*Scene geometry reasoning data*
= Beginning of Section =

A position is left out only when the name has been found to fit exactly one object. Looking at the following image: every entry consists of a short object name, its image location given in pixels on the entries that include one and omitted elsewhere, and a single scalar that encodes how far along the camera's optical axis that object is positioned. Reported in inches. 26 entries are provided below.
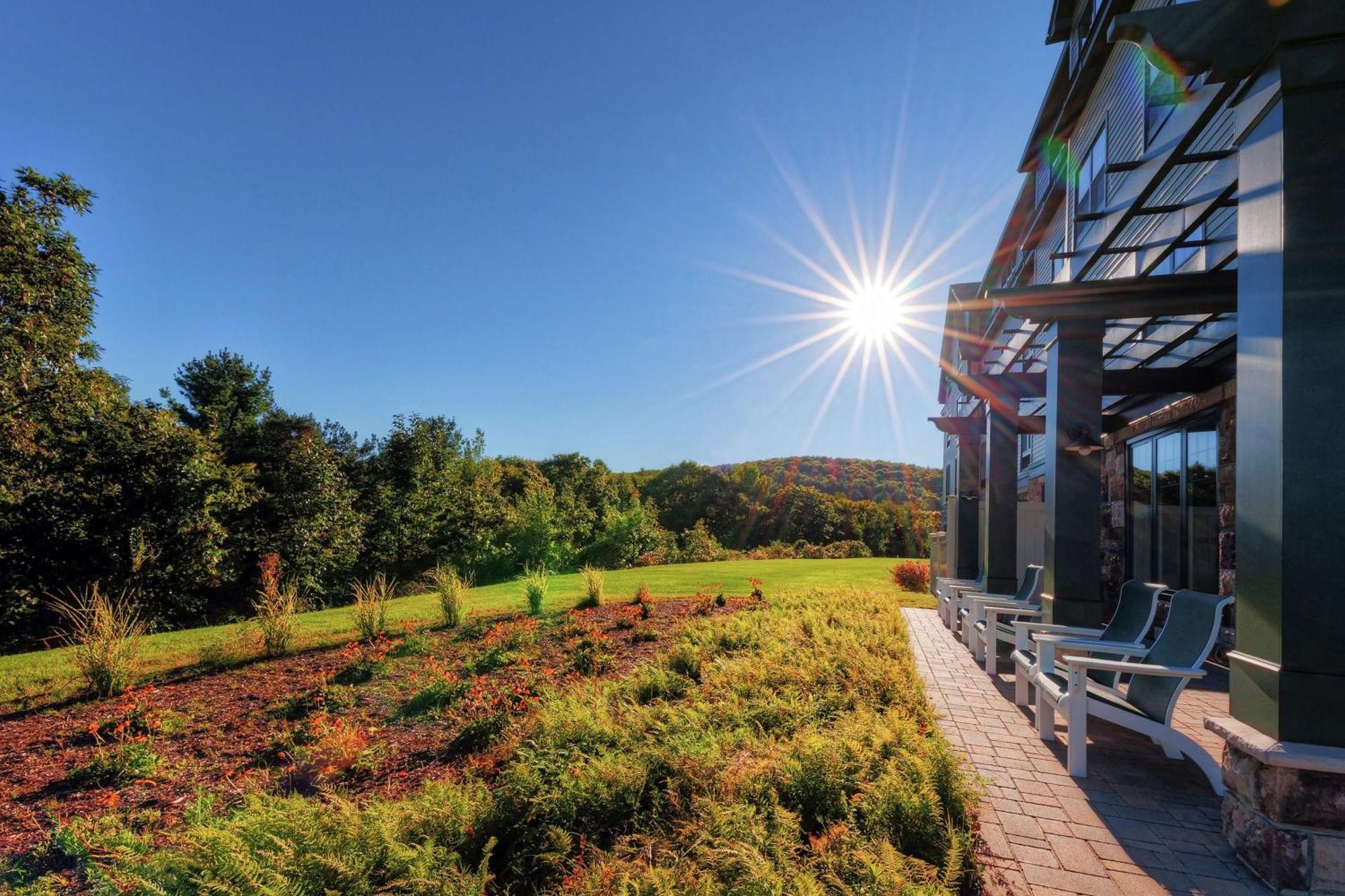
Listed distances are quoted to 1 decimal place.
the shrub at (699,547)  831.1
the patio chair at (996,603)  248.4
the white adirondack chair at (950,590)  323.6
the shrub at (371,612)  252.7
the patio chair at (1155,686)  123.3
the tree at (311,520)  599.9
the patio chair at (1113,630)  166.1
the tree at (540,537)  635.5
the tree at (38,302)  332.2
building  90.0
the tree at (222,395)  749.9
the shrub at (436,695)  174.1
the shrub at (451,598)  285.1
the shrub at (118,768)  128.9
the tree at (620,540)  762.8
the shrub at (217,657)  218.8
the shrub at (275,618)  233.0
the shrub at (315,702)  167.3
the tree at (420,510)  673.6
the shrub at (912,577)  529.0
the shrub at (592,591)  331.6
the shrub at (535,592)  311.6
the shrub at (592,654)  209.3
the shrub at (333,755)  133.0
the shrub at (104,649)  184.7
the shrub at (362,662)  199.5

= End of Section =

*WORK ORDER*
Reproduce the entries above exactly, though not their pictures.

*RESULT*
A position is left out only when the name has been found to fit exactly one object. Looking at the following image: every entry consists of a short object name, its image location given in pixels on the entries that include one and omitted elsewhere, and a single scalar that encodes how far along the camera's optical axis that object is positioned. Reported in inches. 26 entries are provided below.
Listed distances are quoted to 1 decimal place.
the shrub at (699,547)  831.1
the patio chair at (996,603)  248.4
the white adirondack chair at (950,590)  323.6
the shrub at (371,612)  252.7
the patio chair at (1155,686)  123.3
the tree at (311,520)  599.9
the patio chair at (1113,630)  166.1
the tree at (540,537)  635.5
the tree at (38,302)  332.2
building  90.0
the tree at (222,395)  749.9
the shrub at (436,695)  174.1
the shrub at (451,598)  285.1
the shrub at (118,768)  128.9
the tree at (620,540)  762.8
the shrub at (217,657)  218.8
the shrub at (275,618)  233.0
the shrub at (315,702)  167.3
the tree at (420,510)  673.6
the shrub at (912,577)  529.0
the shrub at (592,591)  331.6
the shrub at (535,592)  311.6
the shrub at (592,654)  209.3
the shrub at (333,755)  133.0
the shrub at (104,649)  184.7
the shrub at (362,662)  199.5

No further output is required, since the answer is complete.